▶ **TASK OBJECTIVE**: Print every line of the data below exactly as it appears, keeping the original order.

[Stored items]
*** Begin section ***

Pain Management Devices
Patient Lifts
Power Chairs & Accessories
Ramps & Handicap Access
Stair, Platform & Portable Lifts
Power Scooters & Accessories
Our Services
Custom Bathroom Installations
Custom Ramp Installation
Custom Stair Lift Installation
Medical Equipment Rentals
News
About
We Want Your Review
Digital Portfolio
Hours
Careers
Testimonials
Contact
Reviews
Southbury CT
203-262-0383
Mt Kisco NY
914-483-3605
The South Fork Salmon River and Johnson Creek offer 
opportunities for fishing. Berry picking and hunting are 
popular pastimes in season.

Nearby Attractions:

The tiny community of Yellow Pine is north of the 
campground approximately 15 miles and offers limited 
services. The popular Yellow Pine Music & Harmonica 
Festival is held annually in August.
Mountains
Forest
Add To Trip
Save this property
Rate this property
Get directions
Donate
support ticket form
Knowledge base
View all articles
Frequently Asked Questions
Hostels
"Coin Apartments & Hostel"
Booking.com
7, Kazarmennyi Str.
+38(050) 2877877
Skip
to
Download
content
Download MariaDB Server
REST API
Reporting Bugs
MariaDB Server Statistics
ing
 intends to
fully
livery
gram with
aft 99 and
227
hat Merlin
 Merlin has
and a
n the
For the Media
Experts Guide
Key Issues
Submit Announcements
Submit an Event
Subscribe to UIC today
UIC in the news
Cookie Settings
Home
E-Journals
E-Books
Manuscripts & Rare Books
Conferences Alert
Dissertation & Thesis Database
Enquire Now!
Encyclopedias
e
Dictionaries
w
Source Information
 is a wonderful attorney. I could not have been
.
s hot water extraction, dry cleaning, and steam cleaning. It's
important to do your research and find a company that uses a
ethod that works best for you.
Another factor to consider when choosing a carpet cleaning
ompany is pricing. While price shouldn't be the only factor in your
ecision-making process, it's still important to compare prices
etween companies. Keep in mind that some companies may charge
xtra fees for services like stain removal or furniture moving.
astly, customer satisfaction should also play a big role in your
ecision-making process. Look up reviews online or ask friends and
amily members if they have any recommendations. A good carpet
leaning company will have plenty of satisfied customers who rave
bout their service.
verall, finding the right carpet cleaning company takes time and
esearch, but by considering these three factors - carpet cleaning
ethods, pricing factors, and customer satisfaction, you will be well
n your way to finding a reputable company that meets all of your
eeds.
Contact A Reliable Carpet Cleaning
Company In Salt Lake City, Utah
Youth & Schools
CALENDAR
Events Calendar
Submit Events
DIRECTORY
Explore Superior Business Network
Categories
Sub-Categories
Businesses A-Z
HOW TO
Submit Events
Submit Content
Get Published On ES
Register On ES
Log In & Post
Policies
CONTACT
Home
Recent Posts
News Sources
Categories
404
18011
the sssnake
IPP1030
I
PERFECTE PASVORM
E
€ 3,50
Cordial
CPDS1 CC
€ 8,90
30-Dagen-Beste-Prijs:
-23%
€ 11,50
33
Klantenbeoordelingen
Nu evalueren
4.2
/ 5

*** End section ***

▶ **WRITTEN SOLUTION**:
Pain Management Devices
Patient Lifts
Power Chairs & Accessories
Ramps & Handicap Access
Stair, Platform & Portable Lifts
Power Scooters & Accessories
Our Services
Custom Bathroom Installations
Custom Ramp Installation
Custom Stair Lift Installation
Medical Equipment Rentals
News
About
We Want Your Review
Digital Portfolio
Hours
Careers
Testimonials
Contact
Reviews
Southbury CT
203-262-0383
Mt Kisco NY
914-483-3605
The South Fork Salmon River and Johnson Creek offer 
opportunities for fishing. Berry picking and hunting are 
popular pastimes in season.

Nearby Attractions:

The tiny community of Yellow Pine is north of the 
campground approximately 15 miles and offers limited 
services. The popular Yellow Pine Music & Harmonica 
Festival is held annually in August.
Mountains
Forest
Add To Trip
Save this property
Rate this property
Get directions
Donate
support ticket form
Knowledge base
View all articles
Frequently Asked Questions
Hostels
"Coin Apartments & Hostel"
Booking.com
7, Kazarmennyi Str.
+38(050) 2877877
Skip
to
Download
content
Download MariaDB Server
REST API
Reporting Bugs
MariaDB Server Statistics
ing
 intends to
fully
livery
gram with
aft 99 and
227
hat Merlin
 Merlin has
and a
n the
For the Media
Experts Guide
Key Issues
Submit Announcements
Submit an Event
Subscribe to UIC today
UIC in the news
Cookie Settings
Home
E-Journals
E-Books
Manuscripts & Rare Books
Conferences Alert
Dissertation & Thesis Database
Enquire Now!
Encyclopedias
e
Dictionaries
w
Source Information
 is a wonderful attorney. I could not have been
.
s hot water extraction, dry cleaning, and steam cleaning. It's
important to do your research and find a company that uses a
ethod that works best for you.
Another factor to consider when choosing a carpet cleaning
ompany is pricing. While price shouldn't be the only factor in your
ecision-making process, it's still important to compare prices
etween companies. Keep in mind that some companies may charge
xtra fees for services like stain removal or furniture moving.
astly, customer satisfaction should also play a big role in your
ecision-making process. Look up reviews online or ask friends and
amily members if they have any recommendations. A good carpet
leaning company will have plenty of satisfied customers who rave
bout their service.
verall, finding the right carpet cleaning company takes time and
esearch, but by considering these three factors - carpet cleaning
ethods, pricing factors, and customer satisfaction, you will be well
n your way to finding a reputable company that meets all of your
eeds.
Contact A Reliable Carpet Cleaning
Company In Salt Lake City, Utah
Youth & Schools
CALENDAR
Events Calendar
Submit Events
DIRECTORY
Explore Superior Business Network
Categories
Sub-Categories
Businesses A-Z
HOW TO
Submit Events
Submit Content
Get Published On ES
Register On ES
Log In & Post
Policies
CONTACT
Home
Recent Posts
News Sources
Categories
404
18011
the sssnake
IPP1030
I
PERFECTE PASVORM
E
€ 3,50
Cordial
CPDS1 CC
€ 8,90
30-Dagen-Beste-Prijs:
-23%
€ 11,50
33
Klantenbeoordelingen
Nu evalueren
4.2
/ 5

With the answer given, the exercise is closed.